Cooking C++ Singleton. The right way.
Let me share ideas how to use singletons in C++ without its known drawbacks. Don’t hesitate to give some feedback.
Summary
Usually application has some global objects which can be used in different components on different levels\layers. E.g. config, engine, tasks scheduler etc. It’s desirable to have a possibility to pass such global objects to any component and layer of the app easily and have a possibility to set some other implementation of the object if required(mock for tests).
Challenge
There are two approaches
Pass & store ref to global object.
E.g. config is created in main function and passed to all required places though ctors or methods args. So we end up with a code where global objects\interfaces are sticking around.

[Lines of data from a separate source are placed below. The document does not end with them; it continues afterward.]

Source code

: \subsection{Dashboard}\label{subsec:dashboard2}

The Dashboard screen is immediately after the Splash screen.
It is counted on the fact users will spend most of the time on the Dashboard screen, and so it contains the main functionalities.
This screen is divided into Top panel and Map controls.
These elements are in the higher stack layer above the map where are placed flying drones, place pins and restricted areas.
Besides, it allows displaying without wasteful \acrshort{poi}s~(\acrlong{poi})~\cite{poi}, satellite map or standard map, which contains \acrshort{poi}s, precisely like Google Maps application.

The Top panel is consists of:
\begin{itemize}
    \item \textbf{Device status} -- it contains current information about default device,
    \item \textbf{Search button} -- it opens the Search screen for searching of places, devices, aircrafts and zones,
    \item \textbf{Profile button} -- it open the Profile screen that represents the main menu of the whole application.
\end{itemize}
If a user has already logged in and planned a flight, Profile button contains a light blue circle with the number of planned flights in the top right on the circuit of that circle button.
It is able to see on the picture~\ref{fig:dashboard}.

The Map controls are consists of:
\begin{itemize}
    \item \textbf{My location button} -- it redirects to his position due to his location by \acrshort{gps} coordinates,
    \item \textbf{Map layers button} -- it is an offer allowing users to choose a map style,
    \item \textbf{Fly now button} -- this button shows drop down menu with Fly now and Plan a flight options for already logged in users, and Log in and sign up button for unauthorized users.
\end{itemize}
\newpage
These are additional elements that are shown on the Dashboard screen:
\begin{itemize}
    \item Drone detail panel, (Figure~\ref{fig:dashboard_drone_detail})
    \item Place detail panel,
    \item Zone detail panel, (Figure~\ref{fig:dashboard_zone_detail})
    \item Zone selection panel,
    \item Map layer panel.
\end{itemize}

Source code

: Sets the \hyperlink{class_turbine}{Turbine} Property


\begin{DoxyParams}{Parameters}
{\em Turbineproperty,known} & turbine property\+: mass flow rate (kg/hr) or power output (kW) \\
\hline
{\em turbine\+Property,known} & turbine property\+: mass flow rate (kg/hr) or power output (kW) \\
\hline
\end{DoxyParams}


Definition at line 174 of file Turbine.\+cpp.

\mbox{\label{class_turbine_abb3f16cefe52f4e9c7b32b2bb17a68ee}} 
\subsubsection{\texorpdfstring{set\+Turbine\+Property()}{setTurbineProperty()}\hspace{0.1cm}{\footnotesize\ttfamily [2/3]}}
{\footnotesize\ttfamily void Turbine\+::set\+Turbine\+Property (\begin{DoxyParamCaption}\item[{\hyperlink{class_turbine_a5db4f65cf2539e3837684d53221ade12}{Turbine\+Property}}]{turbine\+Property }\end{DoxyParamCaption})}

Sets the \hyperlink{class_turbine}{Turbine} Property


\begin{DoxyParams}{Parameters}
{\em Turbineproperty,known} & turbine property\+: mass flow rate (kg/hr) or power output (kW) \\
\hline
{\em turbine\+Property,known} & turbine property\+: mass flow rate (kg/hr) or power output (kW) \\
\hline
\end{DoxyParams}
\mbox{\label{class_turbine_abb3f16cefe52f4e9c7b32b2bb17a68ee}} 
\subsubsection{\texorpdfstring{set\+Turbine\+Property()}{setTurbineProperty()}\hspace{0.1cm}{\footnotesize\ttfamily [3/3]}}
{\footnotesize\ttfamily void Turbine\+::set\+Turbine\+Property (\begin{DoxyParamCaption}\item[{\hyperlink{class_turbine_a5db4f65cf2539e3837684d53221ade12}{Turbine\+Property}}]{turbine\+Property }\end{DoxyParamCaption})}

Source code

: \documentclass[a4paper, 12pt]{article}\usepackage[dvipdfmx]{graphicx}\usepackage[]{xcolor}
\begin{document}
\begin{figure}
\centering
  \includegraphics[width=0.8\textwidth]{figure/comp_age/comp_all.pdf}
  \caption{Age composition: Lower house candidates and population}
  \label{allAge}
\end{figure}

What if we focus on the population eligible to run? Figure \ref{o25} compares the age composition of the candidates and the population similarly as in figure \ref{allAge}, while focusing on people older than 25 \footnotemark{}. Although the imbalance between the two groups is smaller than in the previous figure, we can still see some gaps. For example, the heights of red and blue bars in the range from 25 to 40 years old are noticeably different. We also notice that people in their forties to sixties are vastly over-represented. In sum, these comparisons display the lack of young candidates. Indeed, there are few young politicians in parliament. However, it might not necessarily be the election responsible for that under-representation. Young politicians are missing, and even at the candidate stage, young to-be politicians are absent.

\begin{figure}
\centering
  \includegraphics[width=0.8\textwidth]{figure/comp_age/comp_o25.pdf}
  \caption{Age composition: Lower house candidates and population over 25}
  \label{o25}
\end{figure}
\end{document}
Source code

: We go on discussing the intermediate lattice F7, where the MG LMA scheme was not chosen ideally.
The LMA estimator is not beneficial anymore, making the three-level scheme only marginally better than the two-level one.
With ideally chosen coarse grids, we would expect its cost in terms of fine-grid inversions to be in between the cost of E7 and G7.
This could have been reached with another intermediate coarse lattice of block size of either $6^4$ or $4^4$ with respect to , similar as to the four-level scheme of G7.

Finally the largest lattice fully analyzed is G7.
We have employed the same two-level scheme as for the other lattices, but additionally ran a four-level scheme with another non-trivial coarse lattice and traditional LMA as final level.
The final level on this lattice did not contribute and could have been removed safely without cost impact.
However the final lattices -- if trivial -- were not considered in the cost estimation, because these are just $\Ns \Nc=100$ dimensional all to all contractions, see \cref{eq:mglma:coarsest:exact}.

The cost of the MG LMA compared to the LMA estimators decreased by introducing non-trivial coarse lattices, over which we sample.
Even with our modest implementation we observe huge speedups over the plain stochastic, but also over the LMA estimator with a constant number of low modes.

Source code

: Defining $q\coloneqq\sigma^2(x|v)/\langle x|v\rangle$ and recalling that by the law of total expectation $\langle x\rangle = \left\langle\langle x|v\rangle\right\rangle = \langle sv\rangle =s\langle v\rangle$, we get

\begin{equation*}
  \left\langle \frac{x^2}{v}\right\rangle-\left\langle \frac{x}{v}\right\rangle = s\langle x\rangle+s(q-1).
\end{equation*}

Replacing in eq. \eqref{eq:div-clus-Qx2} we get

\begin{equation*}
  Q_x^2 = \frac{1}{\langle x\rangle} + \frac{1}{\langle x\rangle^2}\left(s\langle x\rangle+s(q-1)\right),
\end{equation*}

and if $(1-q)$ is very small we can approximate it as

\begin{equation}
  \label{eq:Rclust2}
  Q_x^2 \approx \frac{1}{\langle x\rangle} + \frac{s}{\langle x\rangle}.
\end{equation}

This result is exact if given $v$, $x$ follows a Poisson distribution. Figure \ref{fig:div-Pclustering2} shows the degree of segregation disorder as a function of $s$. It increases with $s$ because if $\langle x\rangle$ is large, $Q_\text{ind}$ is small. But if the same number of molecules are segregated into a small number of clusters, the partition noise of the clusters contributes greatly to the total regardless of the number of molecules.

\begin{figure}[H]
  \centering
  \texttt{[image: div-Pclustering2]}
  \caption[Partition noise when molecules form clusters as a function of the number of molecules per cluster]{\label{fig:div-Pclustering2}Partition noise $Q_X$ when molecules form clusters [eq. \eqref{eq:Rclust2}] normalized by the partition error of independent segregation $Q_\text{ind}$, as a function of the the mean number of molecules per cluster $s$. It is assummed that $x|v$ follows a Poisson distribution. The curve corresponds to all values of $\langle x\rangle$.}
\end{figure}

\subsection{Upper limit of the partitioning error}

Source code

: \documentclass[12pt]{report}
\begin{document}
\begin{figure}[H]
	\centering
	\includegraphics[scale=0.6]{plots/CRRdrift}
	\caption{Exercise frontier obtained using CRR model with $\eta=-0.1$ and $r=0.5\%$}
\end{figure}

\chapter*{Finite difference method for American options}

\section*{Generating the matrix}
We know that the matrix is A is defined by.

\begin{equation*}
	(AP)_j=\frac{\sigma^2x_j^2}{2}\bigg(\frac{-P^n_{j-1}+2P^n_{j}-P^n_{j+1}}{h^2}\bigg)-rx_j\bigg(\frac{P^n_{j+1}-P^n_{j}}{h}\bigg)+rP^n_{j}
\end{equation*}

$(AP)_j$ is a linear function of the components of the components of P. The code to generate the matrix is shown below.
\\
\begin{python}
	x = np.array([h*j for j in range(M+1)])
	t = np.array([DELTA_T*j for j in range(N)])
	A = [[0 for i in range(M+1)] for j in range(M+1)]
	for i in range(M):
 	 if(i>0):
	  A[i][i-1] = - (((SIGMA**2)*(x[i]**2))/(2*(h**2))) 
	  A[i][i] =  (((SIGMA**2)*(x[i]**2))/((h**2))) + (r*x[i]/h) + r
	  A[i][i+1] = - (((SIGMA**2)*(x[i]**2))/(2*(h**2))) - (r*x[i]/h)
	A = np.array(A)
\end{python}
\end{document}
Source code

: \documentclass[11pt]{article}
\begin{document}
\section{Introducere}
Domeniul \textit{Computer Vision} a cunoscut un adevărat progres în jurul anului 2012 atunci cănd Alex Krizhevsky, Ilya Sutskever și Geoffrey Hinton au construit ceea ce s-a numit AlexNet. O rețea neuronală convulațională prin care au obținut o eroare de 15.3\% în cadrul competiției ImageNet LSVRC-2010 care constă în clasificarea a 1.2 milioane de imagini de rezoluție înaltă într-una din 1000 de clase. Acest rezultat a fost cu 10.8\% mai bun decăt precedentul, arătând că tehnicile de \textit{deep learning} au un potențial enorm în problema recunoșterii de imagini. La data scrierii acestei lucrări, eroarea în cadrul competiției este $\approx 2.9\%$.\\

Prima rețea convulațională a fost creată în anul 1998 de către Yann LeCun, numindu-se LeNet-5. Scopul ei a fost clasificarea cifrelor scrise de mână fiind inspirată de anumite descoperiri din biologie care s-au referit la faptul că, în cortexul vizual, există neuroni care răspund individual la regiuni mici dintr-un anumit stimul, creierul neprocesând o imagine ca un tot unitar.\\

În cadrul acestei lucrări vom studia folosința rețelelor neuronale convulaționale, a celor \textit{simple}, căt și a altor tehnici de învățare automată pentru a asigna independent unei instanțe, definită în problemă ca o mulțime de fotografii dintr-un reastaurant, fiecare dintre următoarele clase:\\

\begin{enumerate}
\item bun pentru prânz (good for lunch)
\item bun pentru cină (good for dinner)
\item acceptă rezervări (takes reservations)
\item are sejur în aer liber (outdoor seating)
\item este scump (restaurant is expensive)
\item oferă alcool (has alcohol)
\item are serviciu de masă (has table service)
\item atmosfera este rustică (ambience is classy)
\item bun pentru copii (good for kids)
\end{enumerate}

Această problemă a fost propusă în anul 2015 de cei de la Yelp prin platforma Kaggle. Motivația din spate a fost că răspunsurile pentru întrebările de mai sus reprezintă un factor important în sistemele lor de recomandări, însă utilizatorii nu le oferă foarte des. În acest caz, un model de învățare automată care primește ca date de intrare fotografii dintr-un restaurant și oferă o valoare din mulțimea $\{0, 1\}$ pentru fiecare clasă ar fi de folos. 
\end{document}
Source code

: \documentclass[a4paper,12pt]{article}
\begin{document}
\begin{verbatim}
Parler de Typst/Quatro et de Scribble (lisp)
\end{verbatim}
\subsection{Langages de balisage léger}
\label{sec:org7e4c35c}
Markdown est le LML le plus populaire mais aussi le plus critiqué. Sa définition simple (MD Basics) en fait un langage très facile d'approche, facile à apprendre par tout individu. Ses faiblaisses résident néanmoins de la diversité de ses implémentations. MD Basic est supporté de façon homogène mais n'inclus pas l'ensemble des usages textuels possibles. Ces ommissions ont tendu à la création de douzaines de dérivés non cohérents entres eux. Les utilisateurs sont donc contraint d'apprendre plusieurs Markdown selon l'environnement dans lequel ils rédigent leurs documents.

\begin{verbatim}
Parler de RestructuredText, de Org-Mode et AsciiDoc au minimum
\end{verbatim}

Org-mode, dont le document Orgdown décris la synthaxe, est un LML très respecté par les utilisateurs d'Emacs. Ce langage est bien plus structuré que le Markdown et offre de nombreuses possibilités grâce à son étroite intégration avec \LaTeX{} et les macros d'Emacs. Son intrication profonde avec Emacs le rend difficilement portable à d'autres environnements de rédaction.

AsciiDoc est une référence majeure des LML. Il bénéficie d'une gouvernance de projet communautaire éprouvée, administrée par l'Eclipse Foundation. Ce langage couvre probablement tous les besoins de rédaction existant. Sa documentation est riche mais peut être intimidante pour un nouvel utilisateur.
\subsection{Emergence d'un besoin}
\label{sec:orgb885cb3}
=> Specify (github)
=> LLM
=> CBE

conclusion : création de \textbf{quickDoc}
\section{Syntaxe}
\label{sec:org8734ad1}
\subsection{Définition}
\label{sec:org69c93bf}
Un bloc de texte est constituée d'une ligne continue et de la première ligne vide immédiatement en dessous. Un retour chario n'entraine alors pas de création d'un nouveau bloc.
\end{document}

Use some kind of global objects
- Simple global object defined out of main and access with “extern” from the rest of components. This is really wrong approach due to many reasons, e.g. construction and destruction order is undefined, cannot use global objects from each other, not easy to replace real impl with some mock in tests.
- Use singleton pattern with deferred construction. E.g. the following implementation (note: before c++11 this impl is not thread-safe since static construction is not thread-safe)
ObjType& GetInstance() {
static ObjType instance;
return instance;
}
If this function is called somewhere in the beginning of the main then we will have predictable init order. If code will be used before any thread is created then we don’t care about data races on construction of the static value, thus this is usable even in pre-C++11. But there are issues: hard to mock, destruction order is undefined and destruction starts after main when some parts of system can be already destroyed.
Solution
Two simple ideas “template tagging” and “accessor” allow to keep benefits of global objects and remove all drawbacks. Tagging is implemented in the following way
template <typename T, typename Tag = T>
T& single() {
static T t;
return t;
}
This allows to get multiple singletons of the same type
class CustomTag;
auto& foo = single<Foo>();
auto& custom_foo = single<Foo, CustomTag>();
Accessor has the following implementation
template <typename T, typename Tag = T>
class SingleAccessor {
public:
void Attach(T& single);
void Detach();
bool GetIsAttached() const;
operator T&();
T& GetRef();
private:
T* ptr_single_ = nullptr;
};
Usage sample
Define accessor(pay attention that accessor references to interface but not to the implementation)
using IoServiceAccessor =SingleAccessor<IIoService>;
IoServiceAccessor& GetDefaultIoServiceAccessorInstance() {
return single<IoServiceAccessor>();
}
Somewhere in main
using IoServiceAccessor = SingleAccessor<IIoService>;
thread_pool_ = util::make_unique<ThreadPool>(thread_pool_size, "main");
GetDefaultIoServiceAccessorInstance().Attach(*thread_pool_);
GetDefaultSchedulerAccessorInstance().Attach(*thread_pool_);
// Do the job
// Access this way
auto& asio_service =
GetDefaultIoServiceAccessorInstance().GetRef().GetAsioService();
// ...
GetDefaultIoServiceAccessorInstance().Detach();
GetDefaultSchedulerAccessorInstance().Detach();
See the following links for implementation details
Benefits
Construction and destruction of the objects are well defined. Since accessor is defined basing on interface we can replace implementation easily and this way pass desired implementation to any component\layer. Tagging allows to have few global objects E.g. “main scheduler” for common tasks, “network scheduler” for network io tasks etc.
Disadvantages
I see no disadvantages, except the fact that such approach might encourage a developer to create too much singletons so app will become more complicated (architecture not clear and straightforward).